Future medical expenses

  1. On the basis of Dr Koh's evidence that the plaintiff would probably need acupuncture treatment once or twice a month for the next six to 12 months at $52 per session the future cost would range from about $312 to $1248.  Dr Koh could not be certain that the plaintiff wouldn't need acupuncture treatment beyond the next 12 months.  This is understandable in the sense that we are dealing with a future possibility rather than a past or present fact.  Some account should be made for the possibility that the plaintiff may require treatment beyond the next 12 months.

  2. There is no evidence of the cost of a C2 ganglion injection.  Mr Graziotti gave evidence that this form of treatment may provide the plaintiff with more than transient relief.  Given that the plaintiff remains symptomatic she will most likely need to attend on her general medical practitioner from time to time and also resort to the use of medication for pain relief.

  3. Doing the best I can I award the plaintiff $2000 for future medical expenses.

General damages

  1. The plaintiff is entitled to general damages for the accident itself and for the consequent pain, inconvenience and other matters generally referred to as the loss of amenities.

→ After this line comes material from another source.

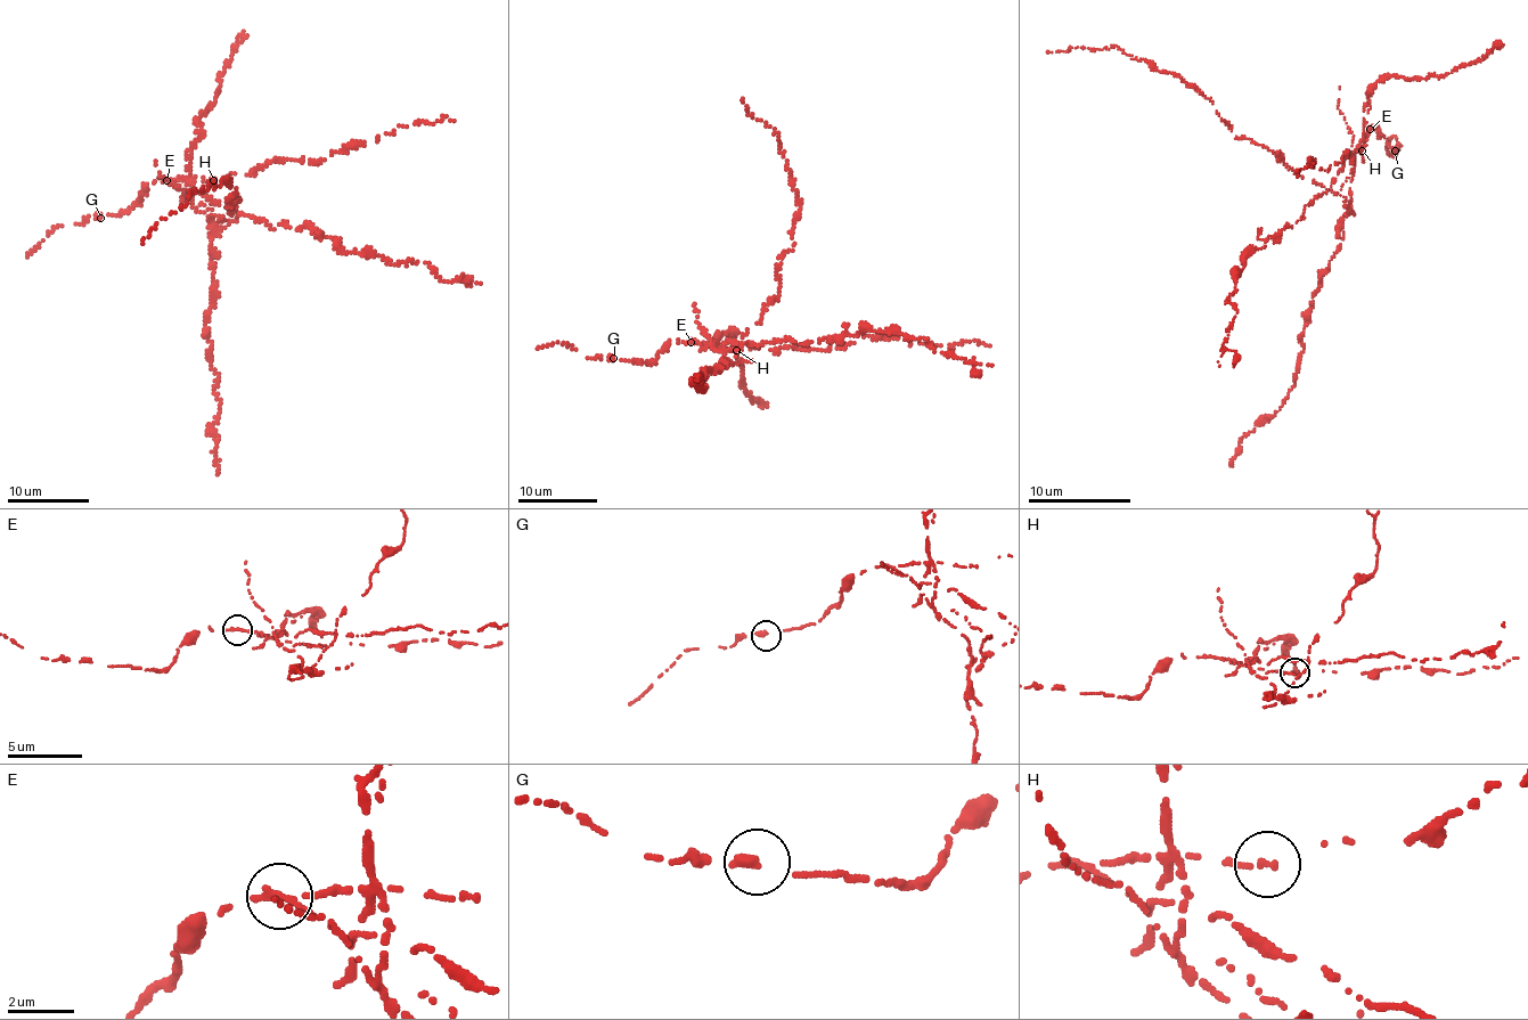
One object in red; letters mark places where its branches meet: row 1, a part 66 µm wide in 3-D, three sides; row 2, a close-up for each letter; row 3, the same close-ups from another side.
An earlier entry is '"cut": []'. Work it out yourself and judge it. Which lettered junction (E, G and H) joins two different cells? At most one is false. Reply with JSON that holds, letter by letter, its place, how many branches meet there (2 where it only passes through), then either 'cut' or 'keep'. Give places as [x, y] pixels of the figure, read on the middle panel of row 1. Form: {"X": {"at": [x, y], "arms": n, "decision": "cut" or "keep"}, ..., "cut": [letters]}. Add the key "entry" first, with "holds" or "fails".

  2. The award of damages for loss of enjoyment of life and amenities generally requires a consideration of s3C of the Motor Vehicle (Third Party Insurance) Act 1943 ("the Act"). This section imposes limitations upon an award of damages for non‑pecuniary loss and it applies to the present case. Section 3C(3) provides that the maximum amount of damages that may be awarded for non‑pecuniary loss is, at the present time, $219,000 and that that amount may be awarded "only in a most extreme" case.

  3. I repeat all of my comments and findings previously expressed herein for the purpose of assessing general damages.

  4. The plaintiff was involved in a serious collision which consisted of two impacts to the rear of the Mazda 929 in which she was a front seat passenger.  The impacts were severe enough for her seat to be dislodged.

  5. I repeat my comments on the credibility of the plaintiff.  In my opinion this is one of those cases where the injured party is a relatively quiet sort of person who gets on with life as best she can no matter what the difficulties.  In saying that I do not wish it to be misunderstood that I am putting her injuries into a higher category than they ought to be.  The point is that it is always necessary to guard against underscoring the impact of injuries suffered by a person who has a relatively mild and stoic disposition.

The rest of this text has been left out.